TASK ITEM: The required answer is the count of lines in the records that contain "shift", with no other text.

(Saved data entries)
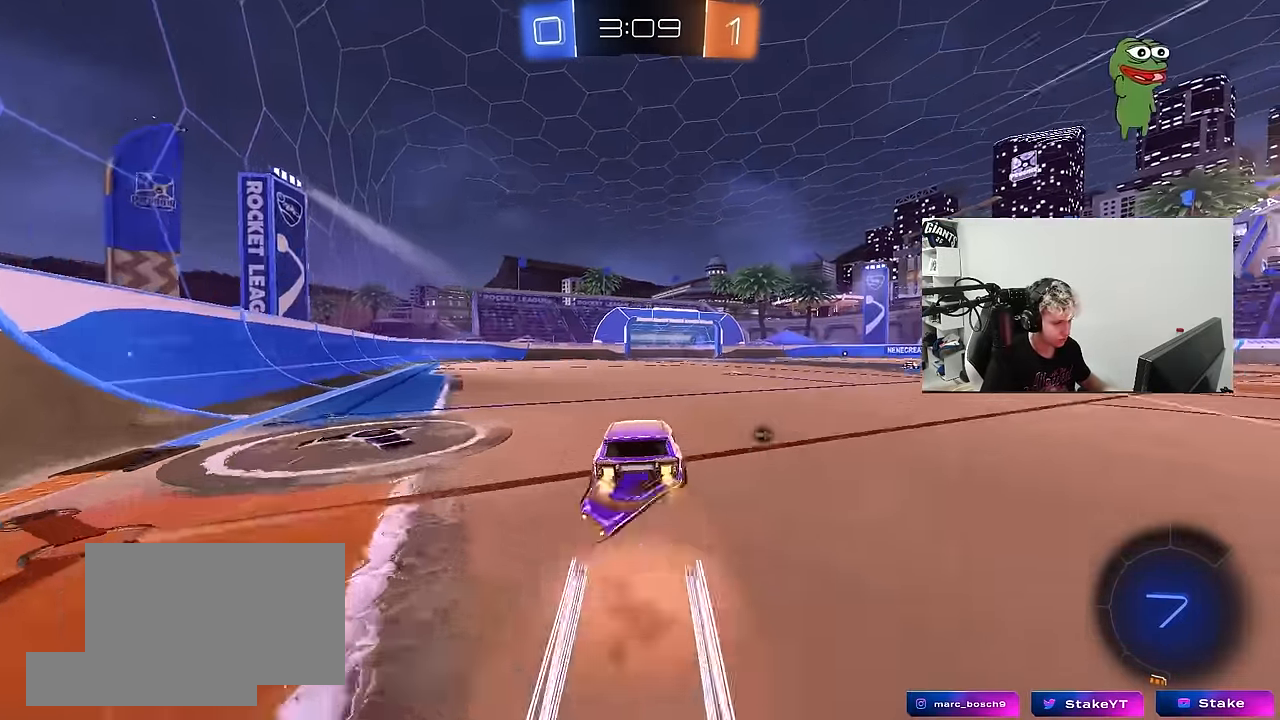
{"keys": ["d", "s", "shift"], "mouse": [], "mouse_move": "still", "events": [[33, "mouse_right", "up"], [33, "shift", "down"], [66, "mouse_right", "down"], [83, "s", "down"], [133, "w", "up"], [233, "space", "down"], [283, "mouse_right", "up"], [416, "space", "up"]]}
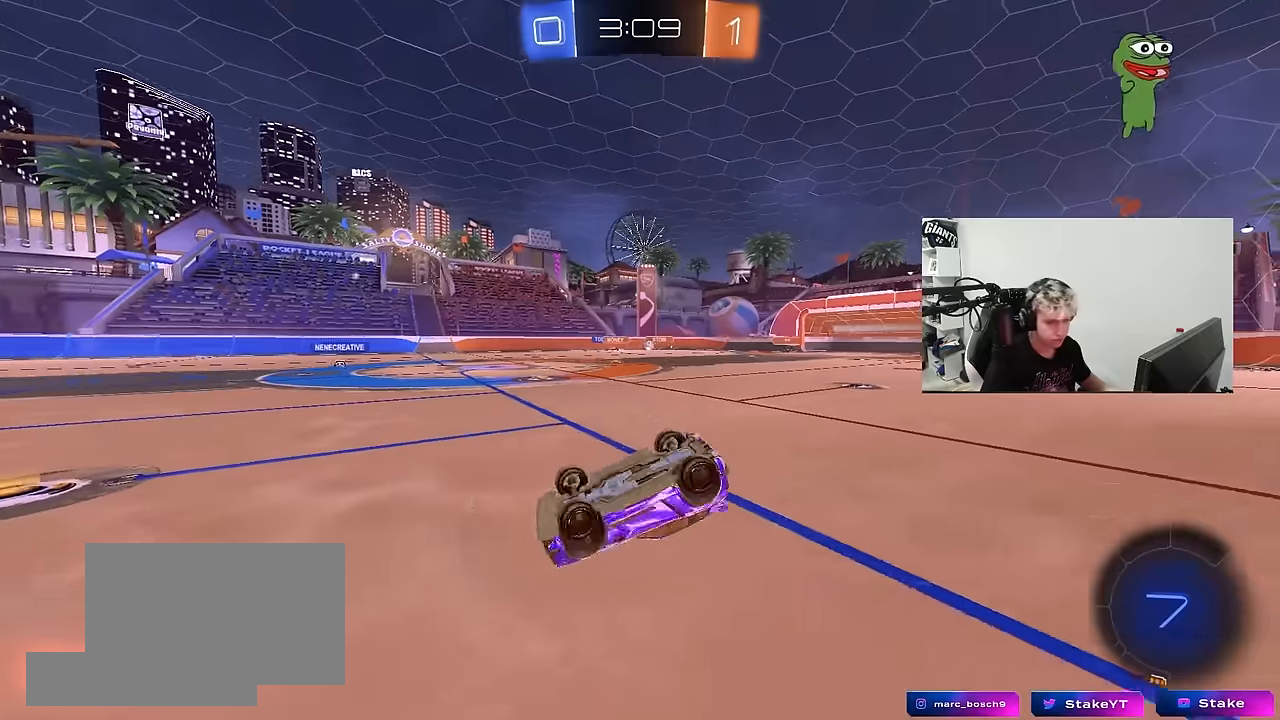
{"keys": [], "mouse": [], "mouse_move": "still", "events": [[16, "s", "up"], [100, "s", "down"], [333, "s", "up"], [333, "shift", "up"], [383, "d", "up"]]}
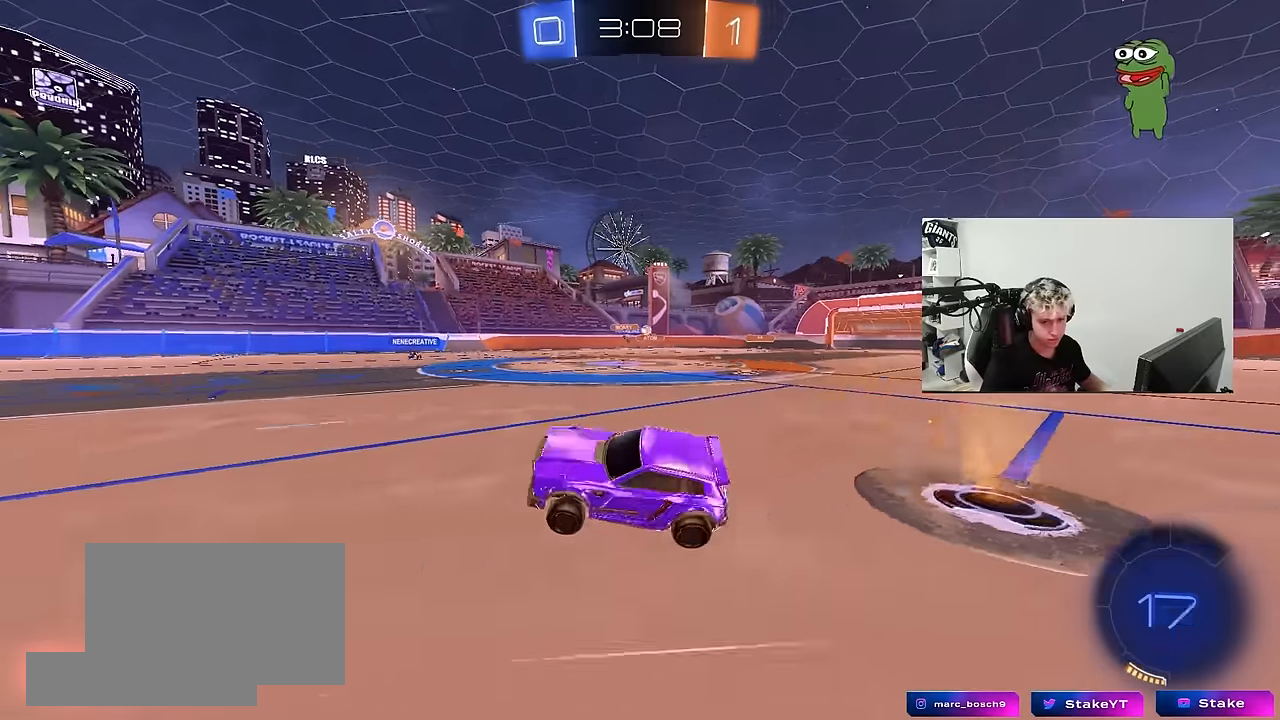
{"keys": ["w"], "mouse": [], "mouse_move": "still", "events": [[33, "w", "down"], [350, "d", "down"], [450, "d", "up"]]}
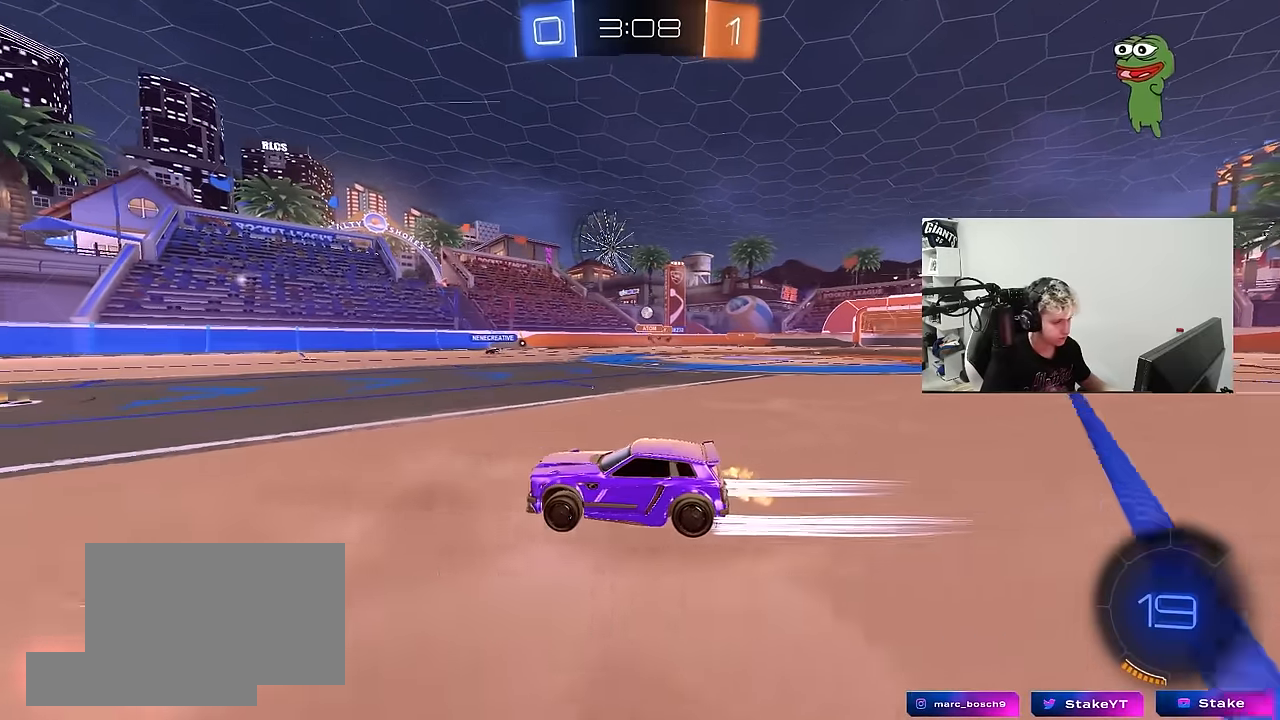
{"keys": ["d", "w"], "mouse": [], "mouse_move": "still", "events": [[416, "d", "down"]]}
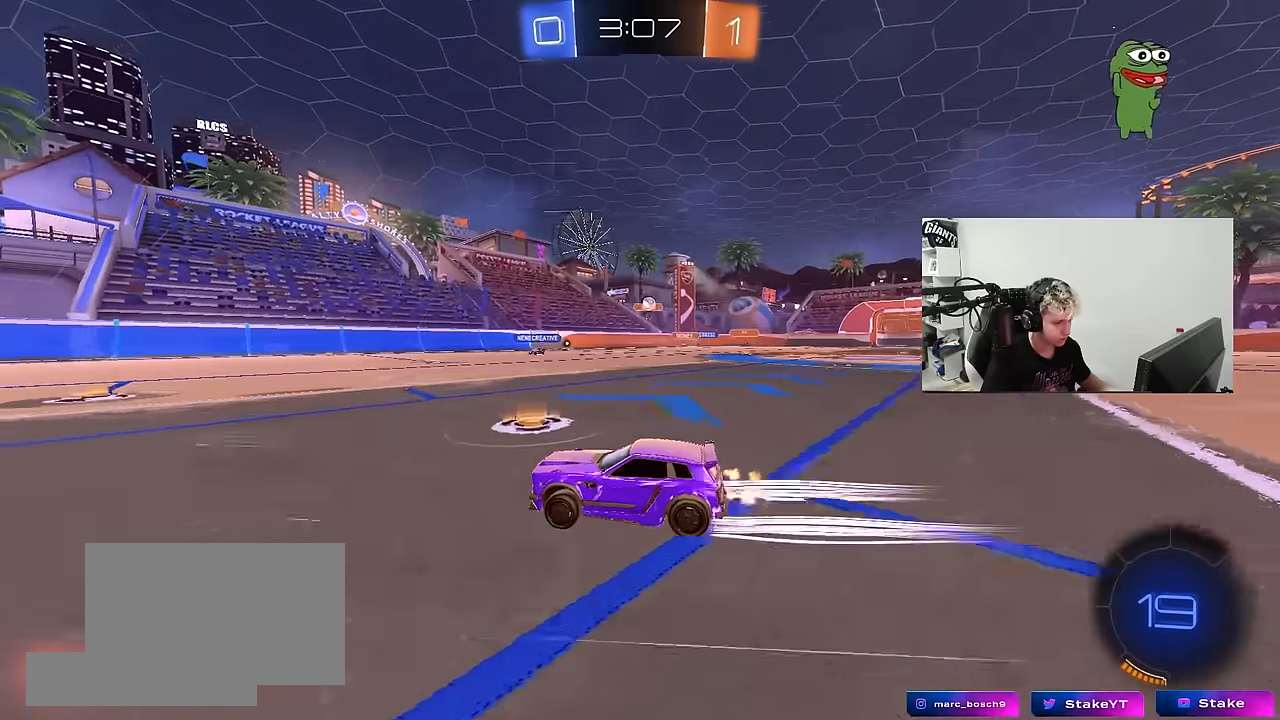
{"keys": ["space", "w"], "mouse": [], "mouse_move": "still", "events": [[16, "d", "up"], [433, "space", "down"]]}
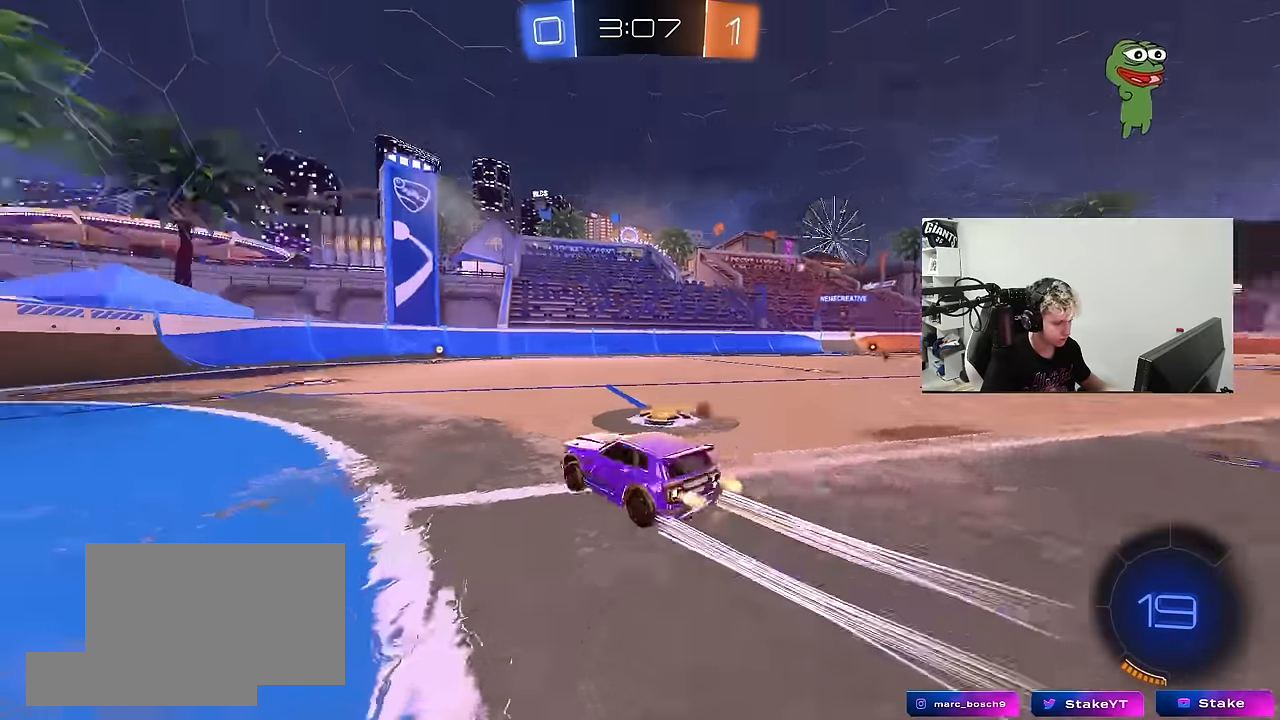
{"keys": ["a", "space", "w"], "mouse": [], "mouse_move": "still", "events": [[33, "d", "down"], [66, "mouse_left", "down"], [116, "d", "up"], [116, "space", "up"], [266, "d", "down"], [266, "mouse_left", "up"], [350, "d", "up"], [350, "space", "down"], [450, "a", "down"]]}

RESPONSE TO THE EXERCISE: 2